### TASK PROMPT
Using the entries that follow, write out the line containing "Все ще потрібна допомога?", the line containing "Як використовувати Hosthub на Cleanster.com", and every line between them, exactly and nothing else.

### Source data

* * * * * * * * *

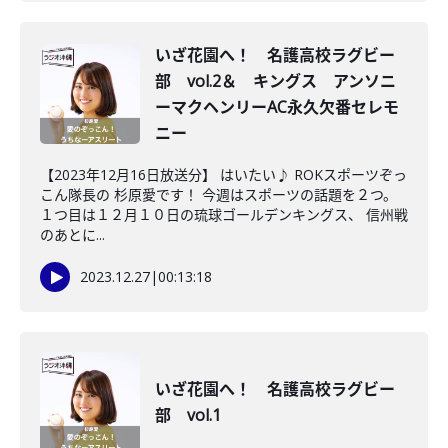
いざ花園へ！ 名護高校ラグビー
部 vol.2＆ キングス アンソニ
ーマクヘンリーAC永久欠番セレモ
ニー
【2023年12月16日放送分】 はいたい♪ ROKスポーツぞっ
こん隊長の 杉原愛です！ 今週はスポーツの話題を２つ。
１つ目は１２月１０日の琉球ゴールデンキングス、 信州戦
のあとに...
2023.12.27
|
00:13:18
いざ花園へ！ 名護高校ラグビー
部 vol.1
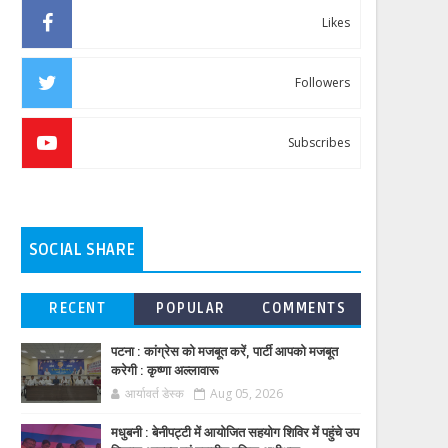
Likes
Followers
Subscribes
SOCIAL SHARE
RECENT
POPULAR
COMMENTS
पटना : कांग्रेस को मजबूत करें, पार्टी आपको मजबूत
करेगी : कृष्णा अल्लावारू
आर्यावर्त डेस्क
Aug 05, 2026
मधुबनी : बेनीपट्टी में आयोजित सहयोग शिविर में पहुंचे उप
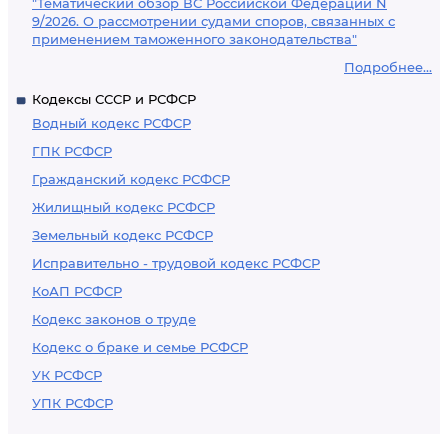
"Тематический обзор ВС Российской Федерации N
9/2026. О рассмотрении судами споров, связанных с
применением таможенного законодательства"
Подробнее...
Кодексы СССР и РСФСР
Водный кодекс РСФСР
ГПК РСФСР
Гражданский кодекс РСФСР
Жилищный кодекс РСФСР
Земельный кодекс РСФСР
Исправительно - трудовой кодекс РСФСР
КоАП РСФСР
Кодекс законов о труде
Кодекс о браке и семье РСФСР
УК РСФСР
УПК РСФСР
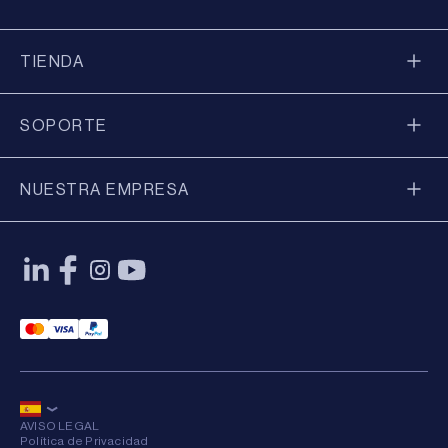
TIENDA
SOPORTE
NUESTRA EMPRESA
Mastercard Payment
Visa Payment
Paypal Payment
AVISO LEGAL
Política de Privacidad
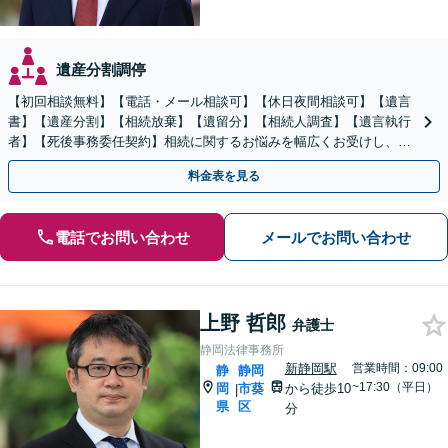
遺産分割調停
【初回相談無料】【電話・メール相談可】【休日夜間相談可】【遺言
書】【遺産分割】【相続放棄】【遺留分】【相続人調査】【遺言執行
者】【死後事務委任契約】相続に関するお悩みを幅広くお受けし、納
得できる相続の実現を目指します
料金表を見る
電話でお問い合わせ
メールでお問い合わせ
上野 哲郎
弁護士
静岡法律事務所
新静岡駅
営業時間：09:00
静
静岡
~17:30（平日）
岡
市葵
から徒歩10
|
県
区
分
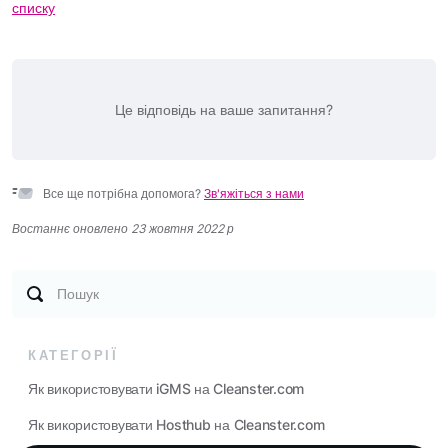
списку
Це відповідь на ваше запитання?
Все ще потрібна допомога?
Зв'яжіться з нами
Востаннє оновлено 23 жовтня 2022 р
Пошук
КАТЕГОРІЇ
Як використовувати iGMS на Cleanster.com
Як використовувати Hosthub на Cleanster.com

* * * * * * * * *

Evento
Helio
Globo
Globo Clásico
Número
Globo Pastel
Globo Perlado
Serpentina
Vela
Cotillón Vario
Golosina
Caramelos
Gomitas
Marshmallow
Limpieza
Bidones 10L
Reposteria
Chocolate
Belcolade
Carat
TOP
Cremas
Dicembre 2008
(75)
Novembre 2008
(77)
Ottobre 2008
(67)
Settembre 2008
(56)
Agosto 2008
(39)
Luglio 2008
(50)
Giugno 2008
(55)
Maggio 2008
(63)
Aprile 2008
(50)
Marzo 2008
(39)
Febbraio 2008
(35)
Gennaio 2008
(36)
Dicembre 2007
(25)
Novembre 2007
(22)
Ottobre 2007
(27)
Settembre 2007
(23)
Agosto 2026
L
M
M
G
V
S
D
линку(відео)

* * * * * * * * *

### ANSWER BOX
Все ще потрібна допомога?
Зв'яжіться з нами
Востаннє оновлено 23 жовтня 2022 р
Пошук
КАТЕГОРІЇ
Як використовувати iGMS на Cleanster.com
Як використовувати Hosthub на Cleanster.com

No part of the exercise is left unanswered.